Rezension zu "Wie man Kinderbilder nicht betrachten soll" von Arno Stern
Noch bevor kleine Kinder beginnen, die Wörter und den Reichtum der Sprache zu entdecken, beginnen sie, wenn man ihnen die entsprechenden Materialien zur Verfügung stellt, zu malen. Bilder entstehen da, mit denen die eifrigen und ehrgeizigen Erwachsene nichts anfangen können, und deshalb gleich daran heruminterpretieren oder gar die Bilder bewerten.

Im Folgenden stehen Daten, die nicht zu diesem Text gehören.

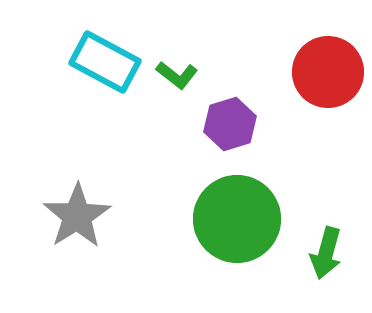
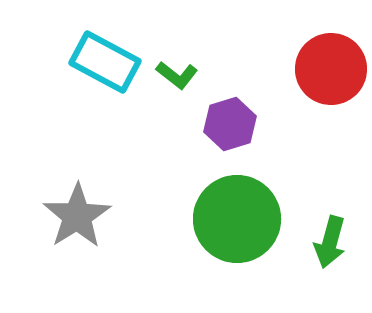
red circle: moved 3 px right, 3 px up
green arrow: moved 4 px right, 11 px up
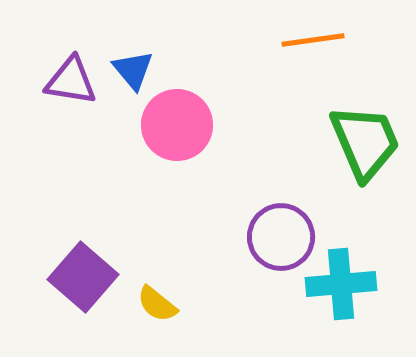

Der 1924 geborene Arno Stern ist der Begründer des sogenannten Malorts, eines geschützten Raumes, in dem Kinder frei von jeder (kunsterzieherischen) Erwartung ihre Spuren auf dem Papier ziehen können. In langen Jahren der Arbeit mit Kindern hat er festgestellt, dass die Kinder ihre Bilder aus den gleichen eigentümlichen Figuren zusammensetzen. Auf vielen Forschungsreisen in z.T sehr abgelegene Teile der Welt fand er bei pädagogisch völlig unbeeinflussten Kindern die gleichen Gebilde in der gleichen Reihenfolge. Er nannte dieses Phänomen „Formulation“, ein zeichnerisches Gefüge, das allen Menschen wie eine Art genetisches Programm innewohnt.
Es sind pränatale, perinatale und frühkindliche Erinnerungen und Eindrücke, die die Kinder da in ihren Bildern verarbeiten. Mit dieser Auffassung stand Arno Stern viele Jahrzehnte gegen die herrschende wissenschaftliche Meinung. Doch seit einiger Zeit haben neue Forschungen und Erkenntnisse aus der Epigenetik, der Hirnforschung und der Embryologie Sterns Erkenntnisse bestätigt.
Das vorliegende Buch ist eine mit vielen farbigen Beispielen versehene Einführung in seine Methode, eine konsequente Absage an jede Kunsterziehung, Es ist deshalb nicht nur für Eltern, sondern für alle Menschen, die in Kindergarten, Schule oder Therapie mit Kindern und deren Bildern arbeiten eine wichtige Korrektur bisheriger Auffassungen und Praxis.
Und so wie das Kind laut Stern in seinem ureigenen Tempo mit Pinsel und Farbe umgehen soll, so soll auch sein weiteres Aufwachsen frei sein, jenseits von erzieherischer Kontrolle und ständiger Beobachtung.